■ WHAT THIS TASK INVOLVES:
Restate verbatim the span of lines below between the line with "[Ubuntu 20.04 ](http://releases.ubuntu.com/20.04/)" and the line with "Dataframe reading |", including those two lines, and only that span.

■ DATA RECORDS:
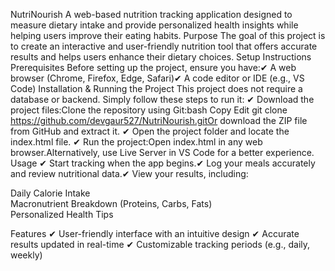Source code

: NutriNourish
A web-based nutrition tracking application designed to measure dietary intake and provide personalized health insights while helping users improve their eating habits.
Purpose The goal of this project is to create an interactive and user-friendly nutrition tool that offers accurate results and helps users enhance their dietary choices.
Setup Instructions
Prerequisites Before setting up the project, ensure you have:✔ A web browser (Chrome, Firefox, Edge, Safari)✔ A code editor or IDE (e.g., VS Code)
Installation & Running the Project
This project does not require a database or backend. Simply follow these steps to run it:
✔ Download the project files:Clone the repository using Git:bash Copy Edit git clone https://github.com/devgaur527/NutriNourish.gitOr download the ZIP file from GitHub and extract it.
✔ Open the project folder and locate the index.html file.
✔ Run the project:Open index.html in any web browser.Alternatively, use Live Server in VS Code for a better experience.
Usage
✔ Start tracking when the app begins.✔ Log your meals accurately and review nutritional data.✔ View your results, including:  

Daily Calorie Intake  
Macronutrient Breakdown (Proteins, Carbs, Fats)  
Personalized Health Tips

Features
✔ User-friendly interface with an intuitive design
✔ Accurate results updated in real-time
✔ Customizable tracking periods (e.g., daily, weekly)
---
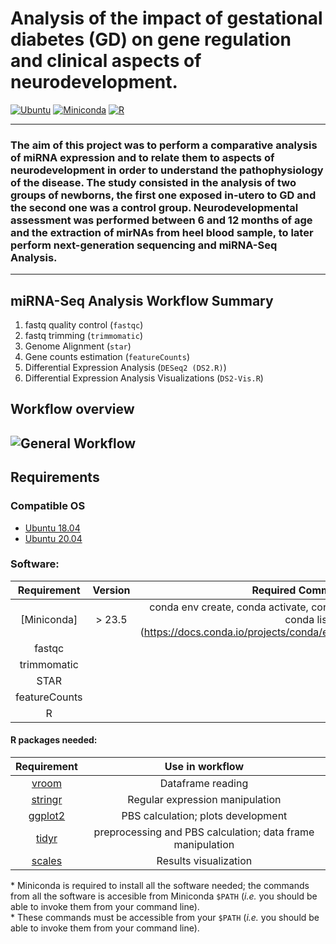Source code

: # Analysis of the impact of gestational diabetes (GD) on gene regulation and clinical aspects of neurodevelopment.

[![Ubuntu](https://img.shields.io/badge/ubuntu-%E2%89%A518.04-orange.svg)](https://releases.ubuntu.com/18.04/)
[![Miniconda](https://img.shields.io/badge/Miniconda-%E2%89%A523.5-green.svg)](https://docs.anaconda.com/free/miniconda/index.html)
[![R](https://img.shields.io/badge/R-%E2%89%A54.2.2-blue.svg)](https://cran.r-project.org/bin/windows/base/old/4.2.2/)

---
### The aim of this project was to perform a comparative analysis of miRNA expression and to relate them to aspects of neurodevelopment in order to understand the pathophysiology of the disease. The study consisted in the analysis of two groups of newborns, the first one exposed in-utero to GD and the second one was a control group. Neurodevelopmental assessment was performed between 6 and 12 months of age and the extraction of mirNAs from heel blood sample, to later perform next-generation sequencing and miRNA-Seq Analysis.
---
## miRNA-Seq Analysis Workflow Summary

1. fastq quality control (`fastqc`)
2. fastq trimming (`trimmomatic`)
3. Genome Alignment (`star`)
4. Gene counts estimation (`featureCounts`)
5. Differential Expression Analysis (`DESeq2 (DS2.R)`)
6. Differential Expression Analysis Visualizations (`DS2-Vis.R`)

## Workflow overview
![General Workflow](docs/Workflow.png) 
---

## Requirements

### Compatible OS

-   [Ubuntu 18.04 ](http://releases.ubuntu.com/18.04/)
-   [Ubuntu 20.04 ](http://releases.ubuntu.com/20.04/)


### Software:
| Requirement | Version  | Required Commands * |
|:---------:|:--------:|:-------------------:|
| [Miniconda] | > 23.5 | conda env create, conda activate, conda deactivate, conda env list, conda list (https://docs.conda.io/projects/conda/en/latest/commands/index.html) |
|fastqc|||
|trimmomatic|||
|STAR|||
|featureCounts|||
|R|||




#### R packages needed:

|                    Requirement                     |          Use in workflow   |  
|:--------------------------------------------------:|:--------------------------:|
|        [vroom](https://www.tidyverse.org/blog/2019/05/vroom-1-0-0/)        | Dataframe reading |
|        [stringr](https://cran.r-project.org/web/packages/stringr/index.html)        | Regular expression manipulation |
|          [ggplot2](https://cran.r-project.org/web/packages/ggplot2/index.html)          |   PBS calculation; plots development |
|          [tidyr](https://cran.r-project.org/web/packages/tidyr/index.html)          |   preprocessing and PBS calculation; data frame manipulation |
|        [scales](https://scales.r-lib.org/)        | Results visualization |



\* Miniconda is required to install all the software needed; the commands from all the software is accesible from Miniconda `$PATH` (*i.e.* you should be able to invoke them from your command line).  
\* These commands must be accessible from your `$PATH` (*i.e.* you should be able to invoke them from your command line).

■ COMPLETED EXERCISE:
-   [Ubuntu 20.04 ](http://releases.ubuntu.com/20.04/)


### Software:
| Requirement | Version  | Required Commands * |
|:---------:|:--------:|:-------------------:|
| [Miniconda] | > 23.5 | conda env create, conda activate, conda deactivate, conda env list, conda list (https://docs.conda.io/projects/conda/en/latest/commands/index.html) |
|fastqc|||
|trimmomatic|||
|STAR|||
|featureCounts|||
|R|||




#### R packages needed:

|                    Requirement                     |          Use in workflow   |  
|:--------------------------------------------------:|:--------------------------:|
|        [vroom](https://www.tidyverse.org/blog/2019/05/vroom-1-0-0/)        | Dataframe reading |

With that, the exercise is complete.